Marketers have been using this tactic for years, especially in the technology arena. They call it 'compatibility', and they use it to create products with their profits, not our ease-of-use, in mind.

My cellphone, for want of a better explanation, is currently "incompatible" with Telkom.

Sure, it was better for me when it was compatible with Telkom. But the bottom line is that it doesn't take too much effort to change the habits of those who want to contact me - especially as the alternative (picking up a cellphone) is already part of their set of daily habits.

To take the theory a little further, think about it this way: There are traditionally two means of increasing turnover - increasing the price, and increasing the frequency of use. The cellular operators are sitting in a pretty pickle with price. Their only means of increasing the profitability per customer, is to increase frequency of use.

And this particular plot seems to manage that quite well, if through nothing else than the creation of a habit that bodes well for future cellphone usage.

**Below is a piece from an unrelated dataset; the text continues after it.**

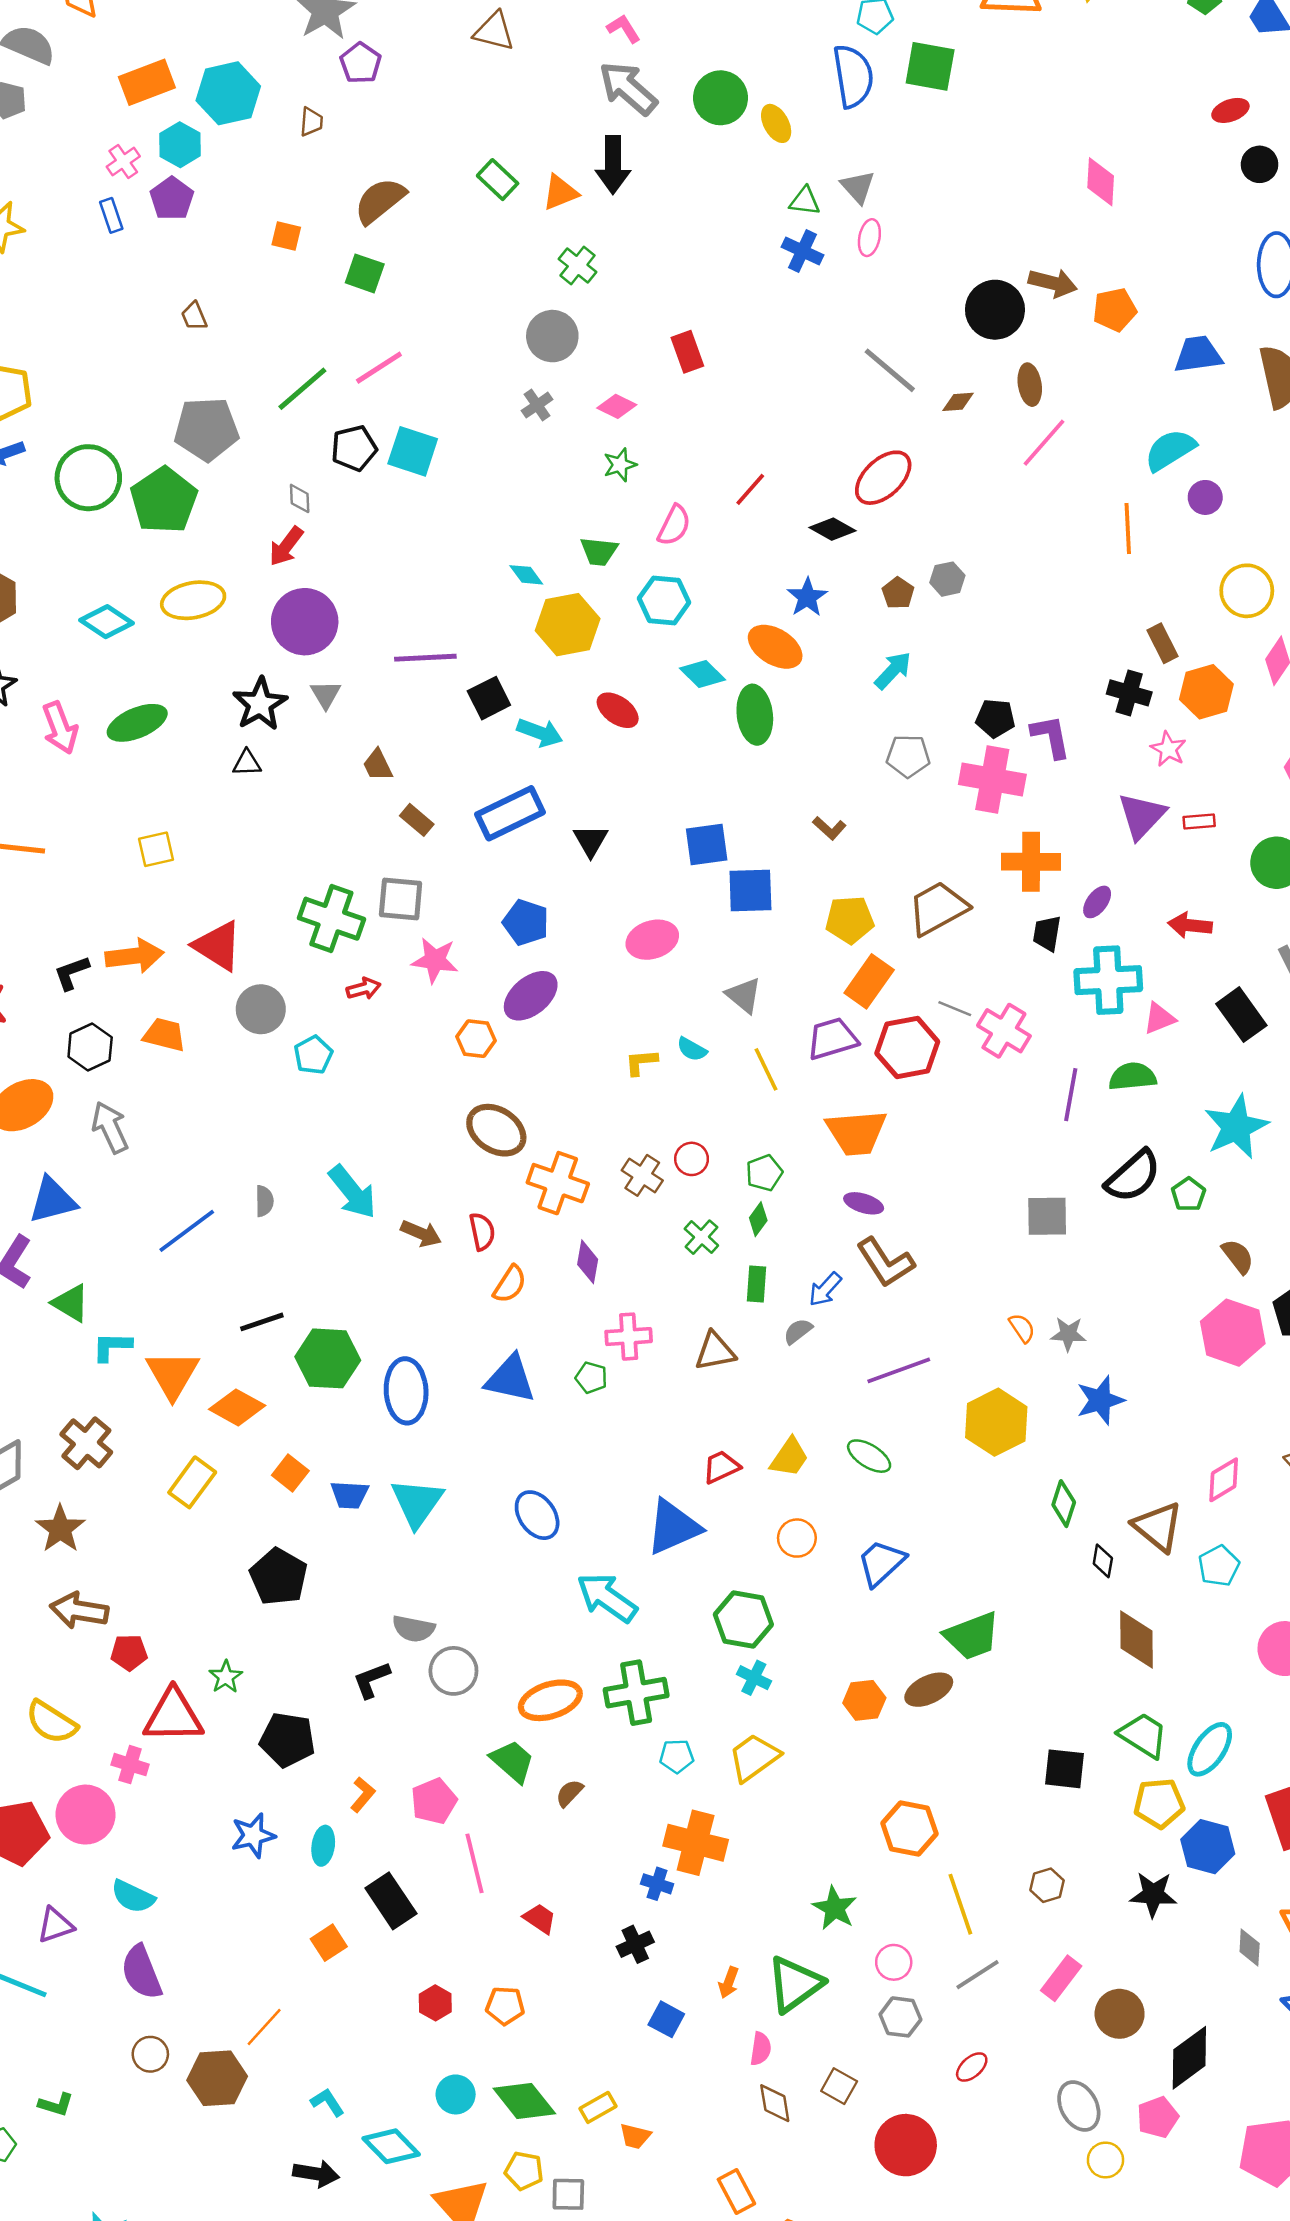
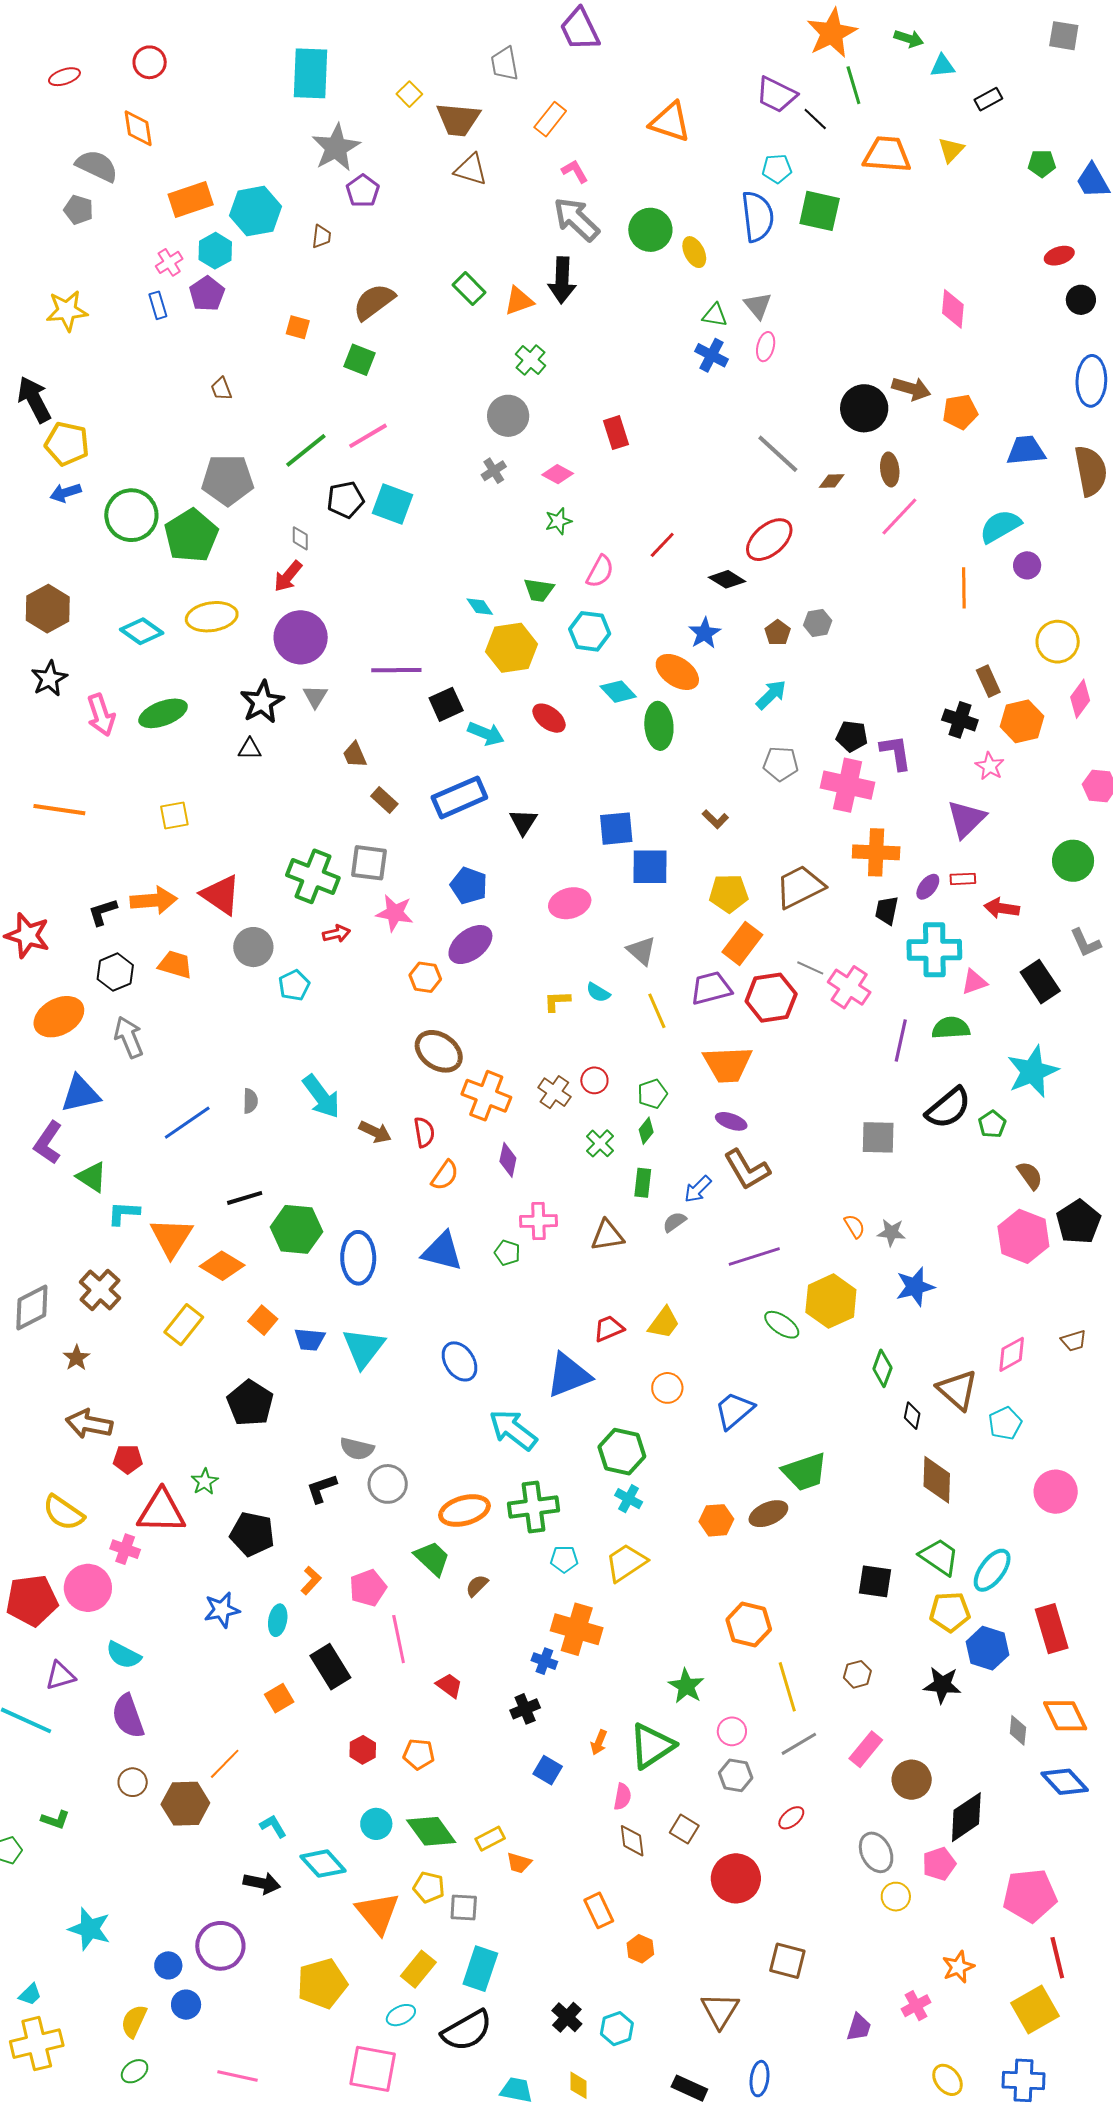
red rectangle: (1199, 822) -> (963, 879), moved
green ellipse: (869, 1456) -> (782, 1325), moved
brown star: (60, 1529) -> (77, 1358), size x0.7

At least, that's my theory. And the reason I'm holding the marketing department(s) responsible is simply that they're paid to think "out of the box". If this was a marketing tactic - and it could be lauded in public - it would be deemed genius.

  • Kim Penstone is hoping that the publication of this theory brings the wicked cellular plot to its proverbial knees and that her phone is restored to its previous compatible glory. She humbly asks that if anyone knows of a technical reason why this theory is completely daft, they keep it to themselves. It's her first theory, and she's proud of it.